Sidebar: In order to shorten this article, I have previously posted the interviews with Wahru Cleveland, Cari Webber and Des Maki. Click on their names to go to the article.
Location: 240 Parsons Ave., Columbus, OH 43205.
Hot Times began many years ago as a flea market on 18th and Bryden. We used Blackburn Recreation Center’s park. Then, it moved to the Buckeye Union Park which is now the Jerry Hammond Center. Then, it moved up on Monroe and Broad. It was there for years. In 1989, Hot Times came here (240 Parsons Ave., Columbus, OH 43205). We have third generation volunteers. I was looking at the trash crew last night that were little kids and now adults with their kids. I have been at Comfest for 47 years.
From the words of the people, Hot Times was struggling in the beginning. Comfest came along to support Hot Times and make it thrive not survive.
We borrow money from Comfest and then we pay them back, usually. If the festival gets rained on, or have really hard times, then I have to find the money other ways. We take some of the things from Hot Times to Comfest like drum circles, poetry slams, and jazz.
These two festivals are not equal. Hot Times has not gotten the same type of equity as Comfest.

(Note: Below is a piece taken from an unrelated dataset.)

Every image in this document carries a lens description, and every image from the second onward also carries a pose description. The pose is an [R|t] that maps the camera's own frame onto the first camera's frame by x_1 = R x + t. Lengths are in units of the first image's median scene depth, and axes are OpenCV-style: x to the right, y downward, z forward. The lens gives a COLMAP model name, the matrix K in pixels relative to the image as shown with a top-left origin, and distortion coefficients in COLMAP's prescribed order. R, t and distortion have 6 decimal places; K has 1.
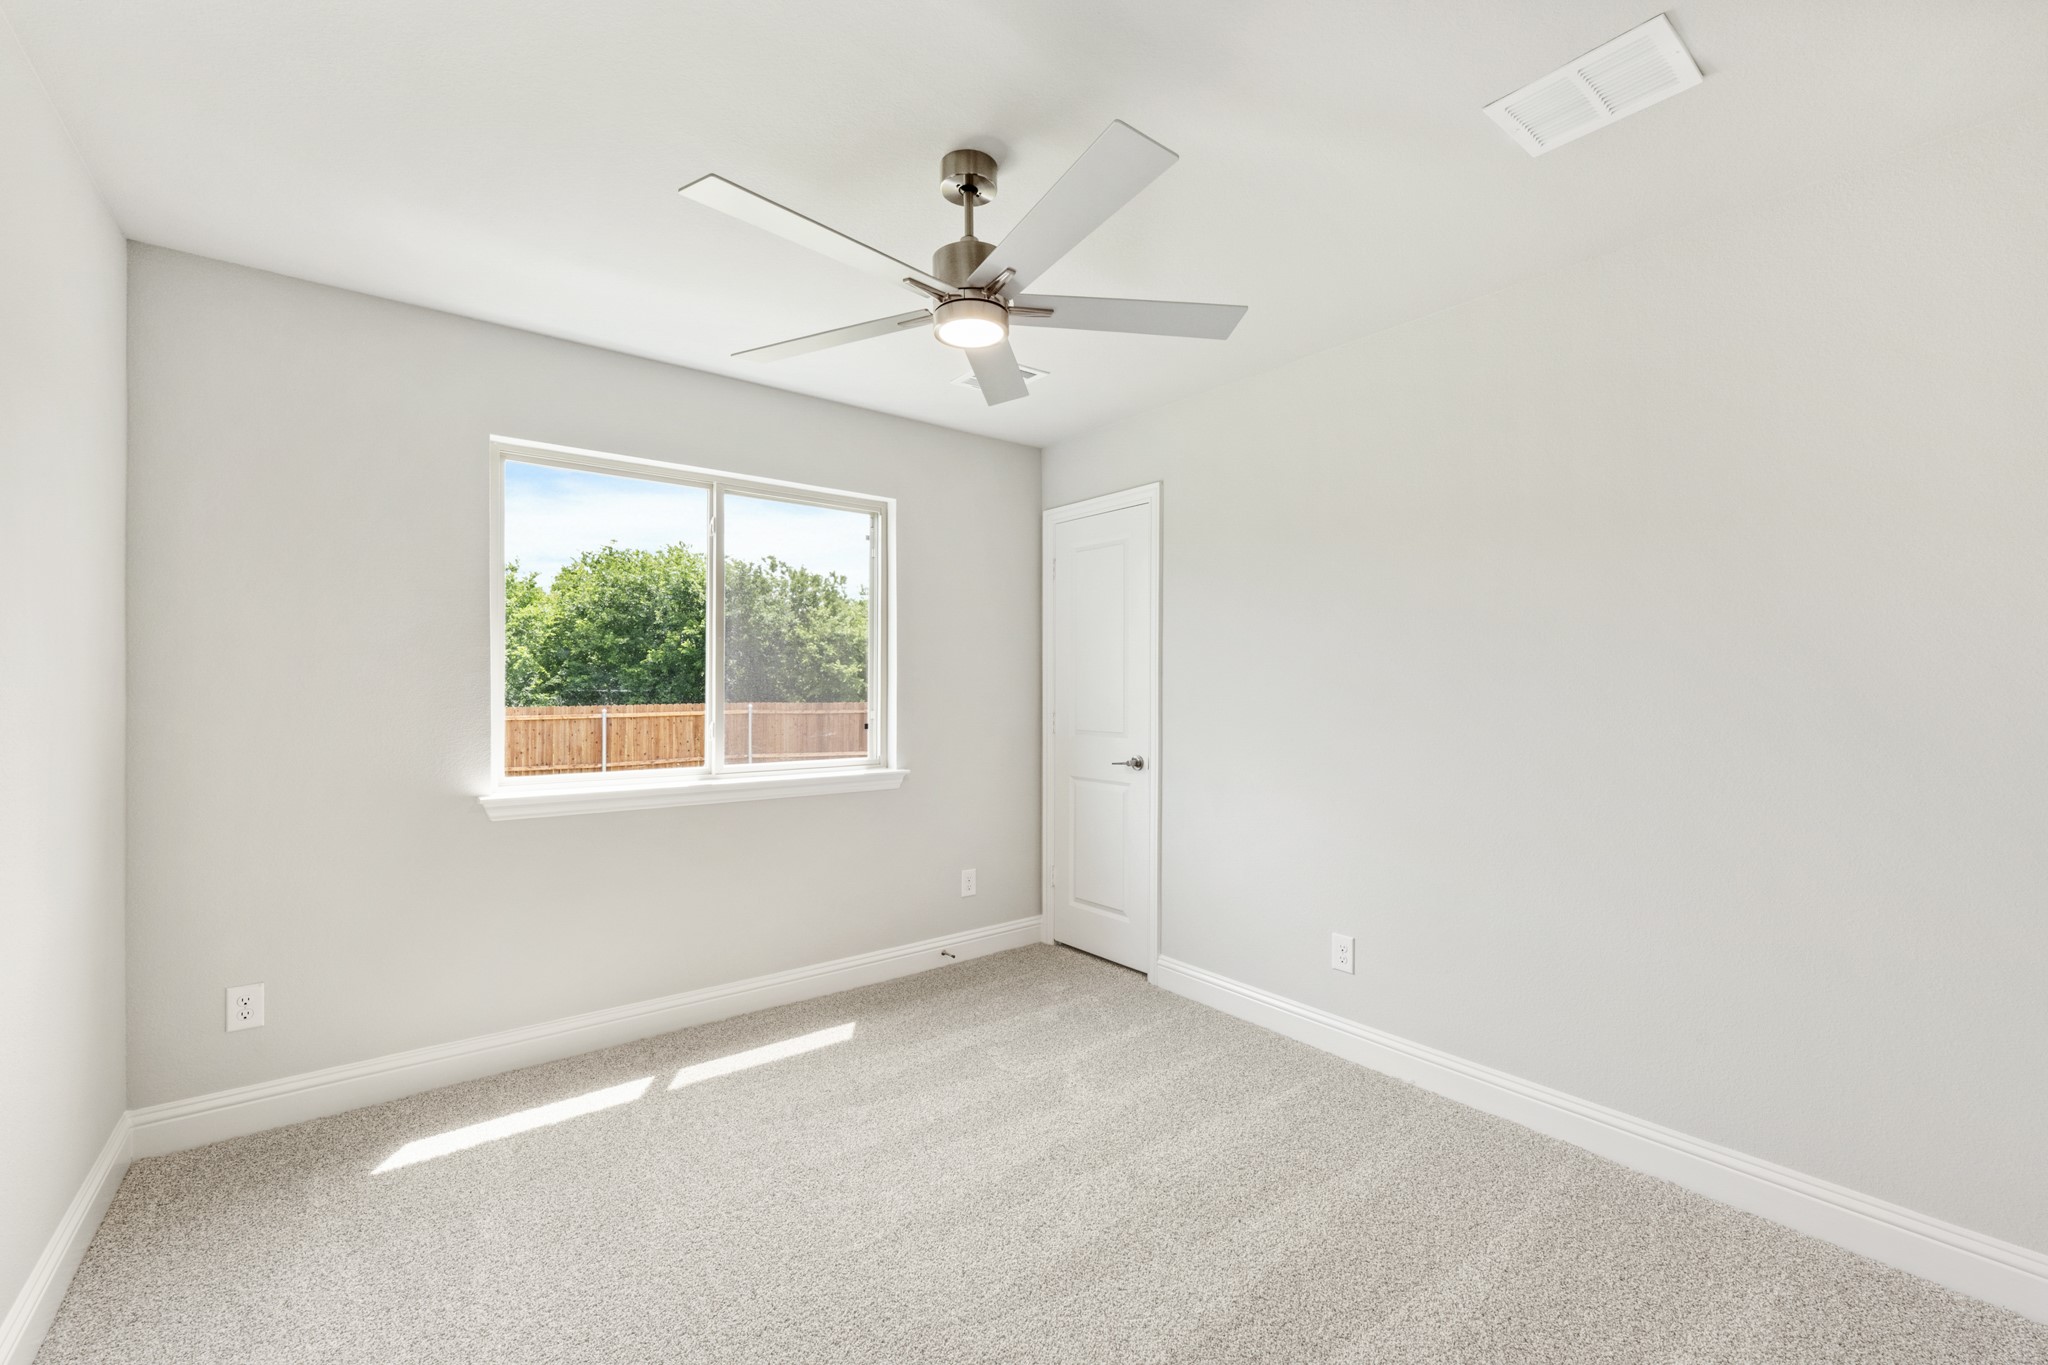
lens RADIAL K [[828.8, 0, 1022.5], [0, 828.8, 688.6], [0, 0, 1]] dist [0.000102, 0.000048]
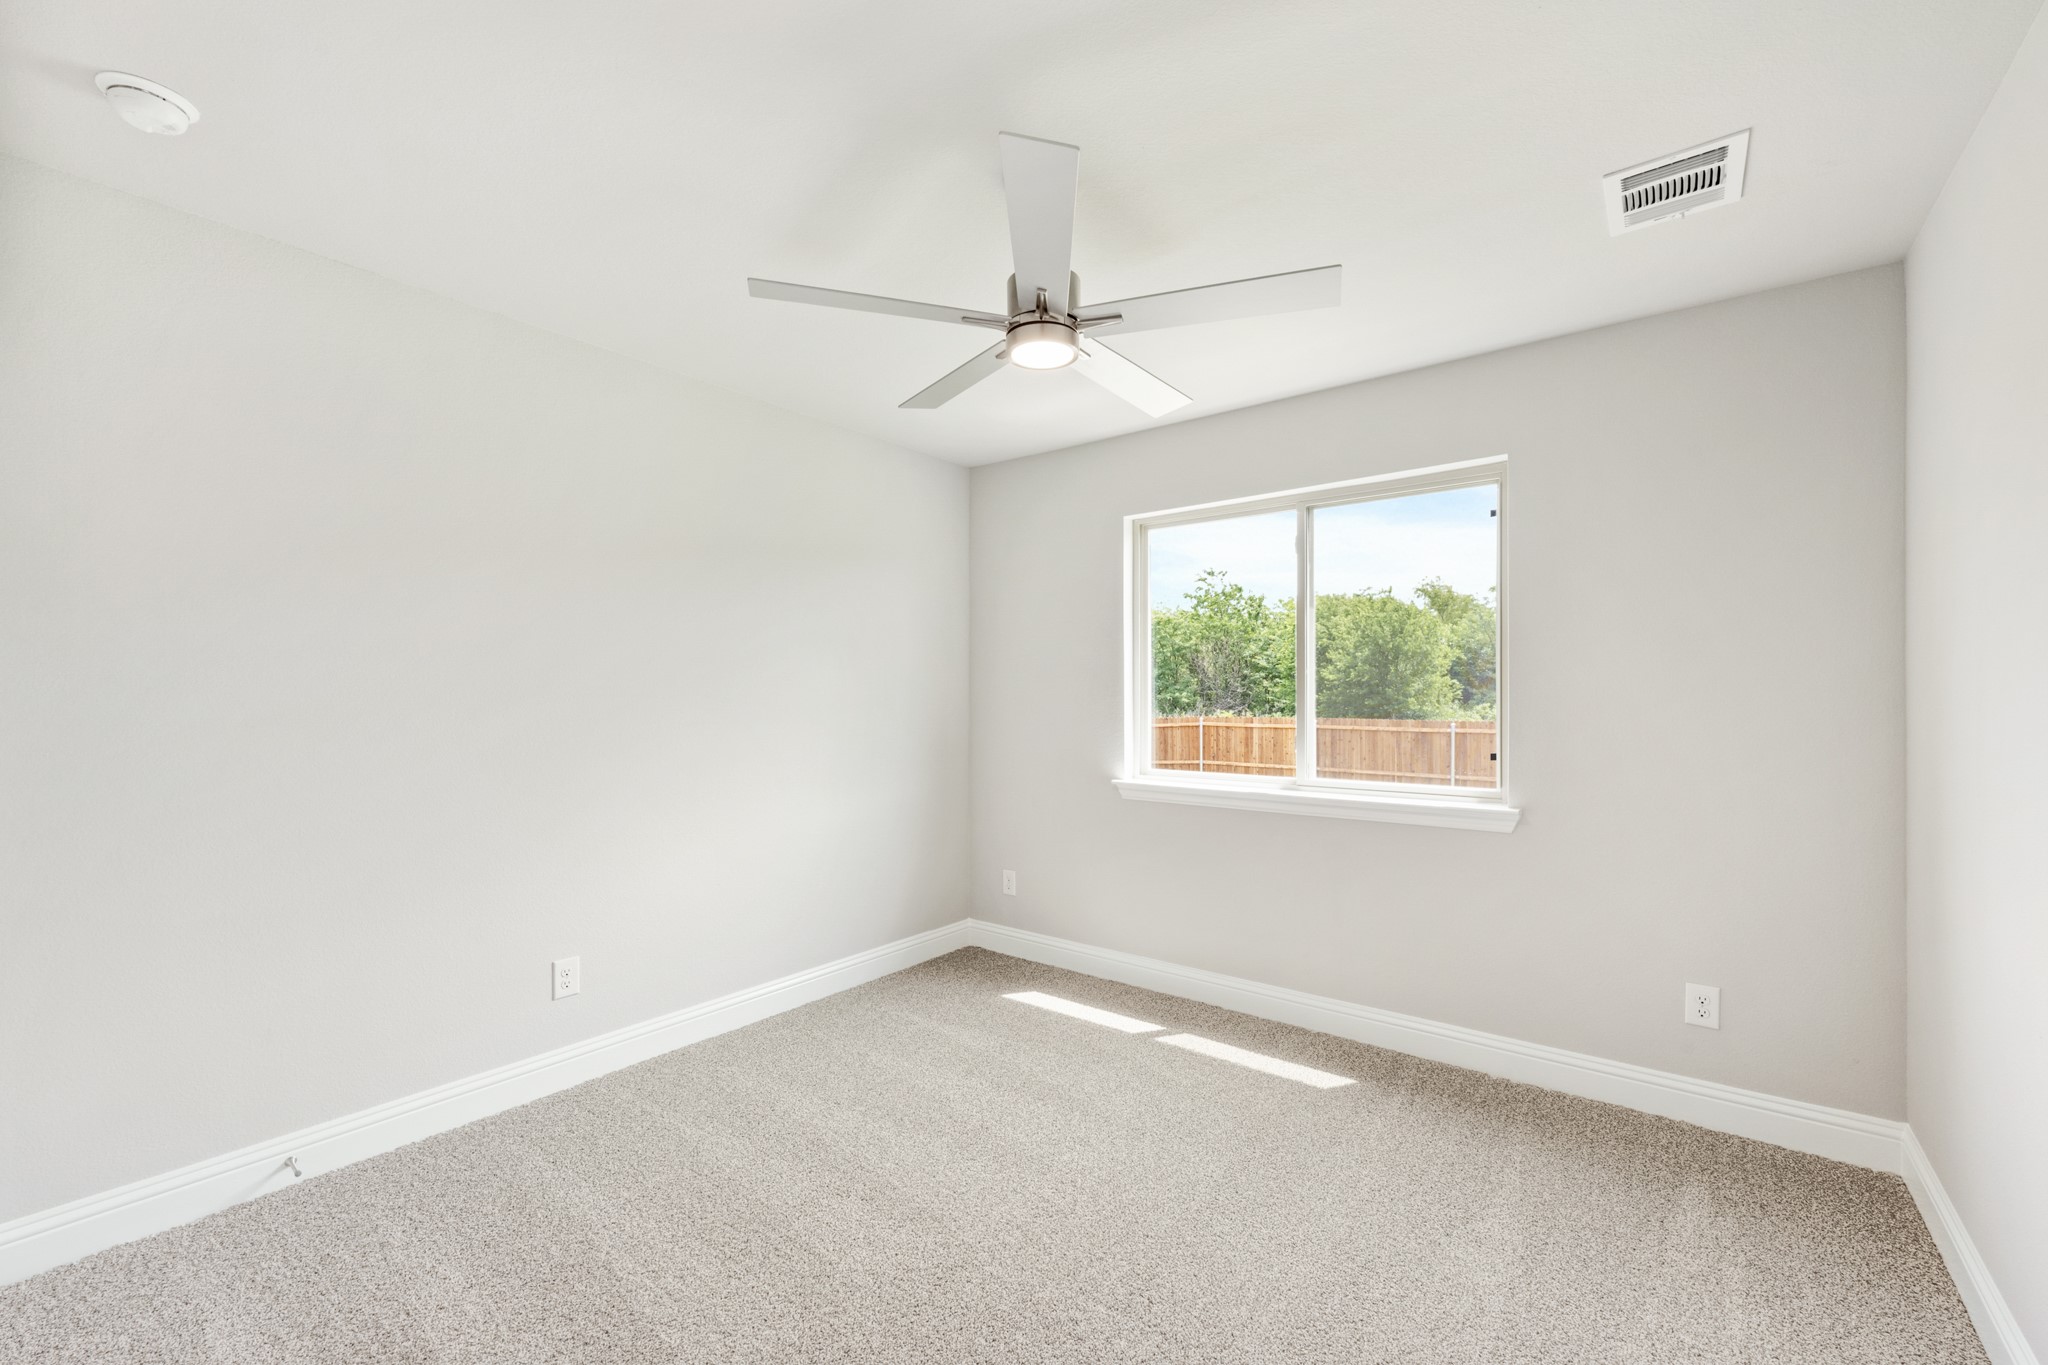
lens RADIAL K [[828.8, 0, 1022.5], [0, 828.8, 688.6], [0, 0, 1]] dist [0.000102, 0.000048]
pose [[0.253105, -0.006381, -0.967418, 0.548551], [-0.002892, 0.999969, -0.007353, -0.008036], [0.967434, 0.004659, 0.253079, 0.415967]]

We don’t need to preach a message of equality. The Public Health Department declared racism a public health crisis. We are here on their grounds trying to create equity not equality. We need to grow our businesses. We need to grow our artists. It only comes by buying local.
Is there anything that I didn’t ask you that you think I should have asked you? If so, go ahead and answer that question.
Hot Times is one of the golden treasures of Columbus. It serves as a cultural bridge in our community. It is so important as everything changes in our city. It is so important to hold on to the cultures of the different communities. That is what Hot Times is about.